Some social media users asserted that the woman was not selling tlayudas but rather doraditas – antojitos also known as tlayudas that are sold on the streets of México state and Mexico City, especially on and around the zócalo, the capital’s central square.
A tlayuda oaxaqueño, also known as a clayuda, is a crispy, large, round tortilla heated on a comal (griddle) and topped with hot and cold ingredients such as lard, beans, meat (chorizo, tasajo and cecina are common), queso oaxaca (Oaxaca cheese), avocado, radish and salsa.
A doradita, also known as a huarache toluqeño, is an oval-shaped crispy blue corn tortilla commonly topped with cold ingredients including beans, chopped nopales (cactus pads), cilantro, cheese, onion and salsa roja or verde (red or green chili sauce).
Despite the obvious differences between a tlayuda oaxaqueña and a doradita, the latter is also commonly called a tlayuda, and was referred to as such in many media reports about the entrepreneurship of the AIFA doradita vendor, who sold the snacks to hungry passengers who had few other food options at the new airport.
Linguist Yasnáya Elena Gil, a Oaxaca native and Mixe speaker, weighed in on the debate about whether doraditas can also be called tlayudas, writing on Facebook that both snacks can indeed be referred to as tlayudas.
“Both are tlayudas. A lot of people from the Valley of México have called what the woman was selling in the new airport tlayudas. It’s like mole – the first time that I ate mole in a town near Texcoco, [México state], I thought that it would be like the mole I always ate in Oaxaca but it wasn’t. It was very different because there are different kinds of mole just as there are different kinds of tlayudas. Both are tlayudas, calm down,” she wrote.
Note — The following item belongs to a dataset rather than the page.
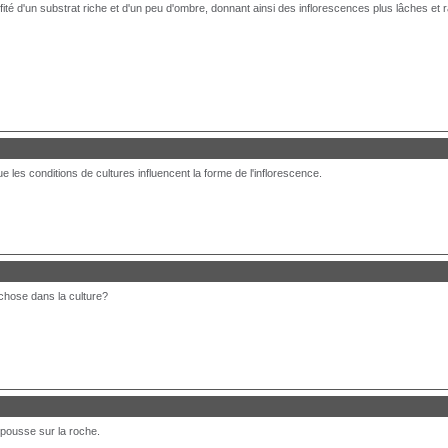
fité d'un substrat riche et d'un peu d'ombre, donnant ainsi des inflorescences plus lâches et 
ue les conditions de cultures influencent la forme de l'inflorescence.
chose dans la culture?
e pousse sur la roche.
“One is not more original than the other, nor would it be the first time that someone uses the same name for …two things that are different in one aspect and similar in others,” Gil added.
She also said that the word tlayuda has been used interchangeably with doradita for at least four decades in central Mexico.
“So now it’s also its name, such are linguistic phenomena. … They are also tlayudas if there is a community of speakers that calls them that,” Gil wrote.
According to a Spanish language text written by the academics Michael Swanton and Sebastián van Doesburg, the word tlayuda comes from the adjective tlayudo, “which today means strong, tough, resistant.”
“The (tortilla) tlayuda/clayuda, therefore, contrasts with the soft (tortilla) and the toasted (tortilla),” they wrote, citing a 1982 book – Tradiciones Gastronómicas Oaxaqueñas – by Ana María Guzmán de Vásquez Colmenares.
The academics also wrote that the first written use of the word tlayuda they could find was in a novel set in Oaxaca that was published in 1890. Author Arturo Fenochio Rosas wasn’t referring to the tlayuda oaxaqueña as we know it today but rather used the word tlayudas to describe tortillas that had gone stale and thus become hard.